One part of Millie hopes Dan will come back for Grace’s wedding as he has told her he would. He has also promised he’d be flying back regularly, and has not been back once in more than a year of being away. But another part of her would prefer not to have the interruption of him at the wedding. Let
him come when there are no guests, when the house is empty, formidable, silent except for the rustle of the poplar leaves outside, and Millie is ready and waiting with two glasses of Scotch on the coffee table under the sixteen-foot ceiling. Or let him not come at all. Before Dan went away this last time, he had spent nineteen months at Pennybrooke, a minimum-security prison an hour out of town. He was guilty of defrauding shareholders. Either Amanda or she visited him every week and brought him books to read. Sometimes she feels as if he has never lived here, has never slumped his slim frame onto the sofa and put his feet up after work, has never greeted the neighbours with friendly obscenities, as if it was always she and Amanda, or she and Amanda and Earl here in the house. Many times already she has bartered Dan away for the return of Amanda as she once knew her.

Today they are having dinner together, but Amanda has not shown up yet. Everyone worries about Amanda since she has changed the location of her pyjamas, and especially since she has told them that she wants to go back to Barcelona in the fall, for an eight-week course in Spanish language and culture. Millie has acquired the habit of writing her worries in letters to Grace; these letters often contain things she most wants to say, and she slips them to Grace in passing, on her way out to work, or even while they’re sitting in the living room. In the last letter she wrote about a dream she had in which Amanda, looking not quite like herself, tells her that there is no heart left in it, and Millie, panicked and heavy with foreboding, tries to understand what it means, what is the
it
. She wants to ask but for some reason can only touch Amanda’s hair, which in the dream is inexplicably blond. She gave the letter to Grace while
Grace was having her one nightly cigarette out in the yard; so far, Grace has not brought it up.

“We have to fix up the yard,” says Grace as she spoons mashed potatoes onto Millie’s plate. She is just the kind of person to fill your plate when you’d like it to be filled, thinks Millie. She watches with admiration her sister’s tall figure, with a straight posture, thick around the waist and hips.

“Is Amanda upstairs?” Millie asks Earl.

“I knocked earlier but got no answer,” he says.

“I’ll go look,” says Millie.

“Oh, she’ll come on her own, let her be,” says Grace. “Though I do need to ask her about the tablecloths.”

They’ve put Amanda in charge of certain things to do with the wedding, the chair and linen rental, because it seemed beneficial and sensible to keep her involved with the wedding and to give her a preoccupation that could not, as far as they could see, have anything painful about it.

“Good luck getting her up in the morning if you don’t,” says Earl.
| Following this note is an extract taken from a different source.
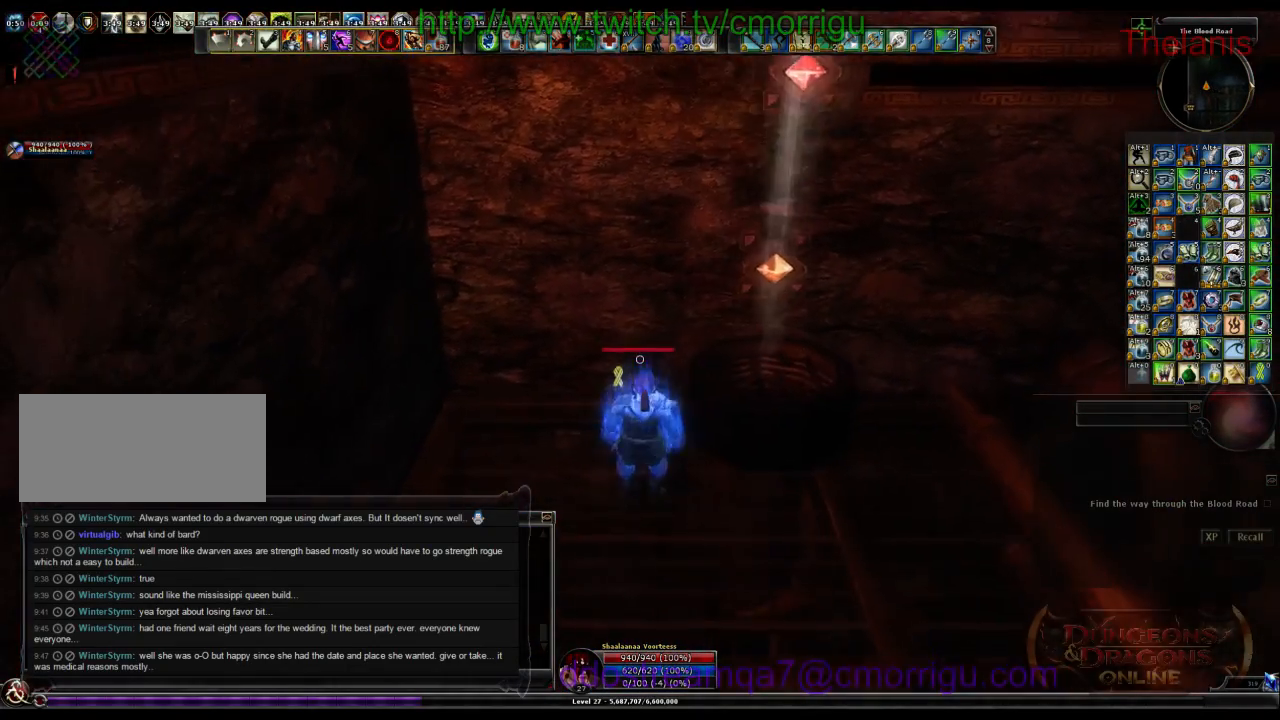
{"keys": ["w"], "events": [[200, "w", "down"], [233, "space", "down"], [400, "space", "up"]]}
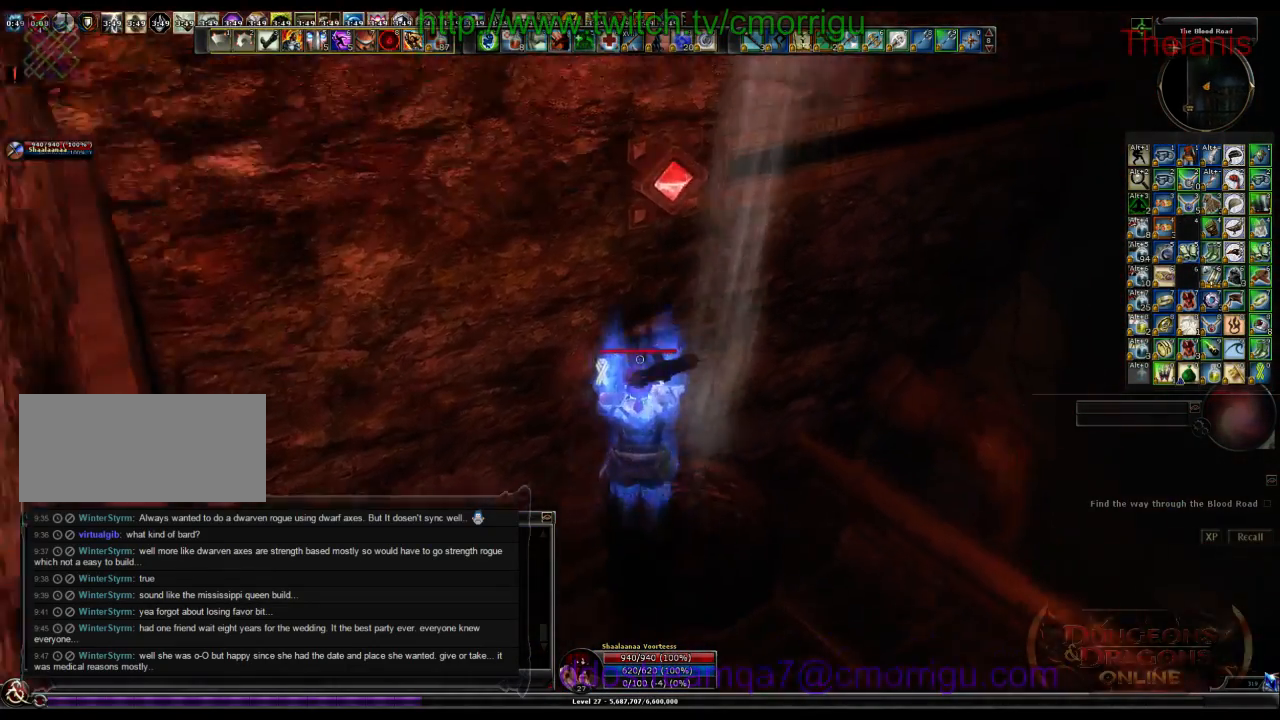
{"keys": [], "events": [[133, "w", "up"]]}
They are in the habit of talking about Amanda as if she were quite inaccessible, though she goes hardly anywhere and spends most of her time upstairs.

“I’m sure she’s not forgotten. Amanda wouldn’t forget. Amanda is efficient with these things,” says Millie, and everyone knows that in saying it she is only remembering a time gone by.

When they start stacking the dishes, Amanda comes in from outside. Her brown hair is limp and her jacket undone. She’s gained weight in this last year and it shows most clearly in a layer of pudge around her jaw. She was once known for her beauty, and that she is indifferent to it now, is killing it with
her indifference, makes the change in her seem, to Millie, an even greater loss.

“We’d all thought you were in your room and didn’t want to bother you,” says Millie. The look on Amanda’s face is part of the inaccessibility: a closed face, eyes averted to just below eye level. Because of the look, no one is sure if it’s a good idea to ask what she’s been up to.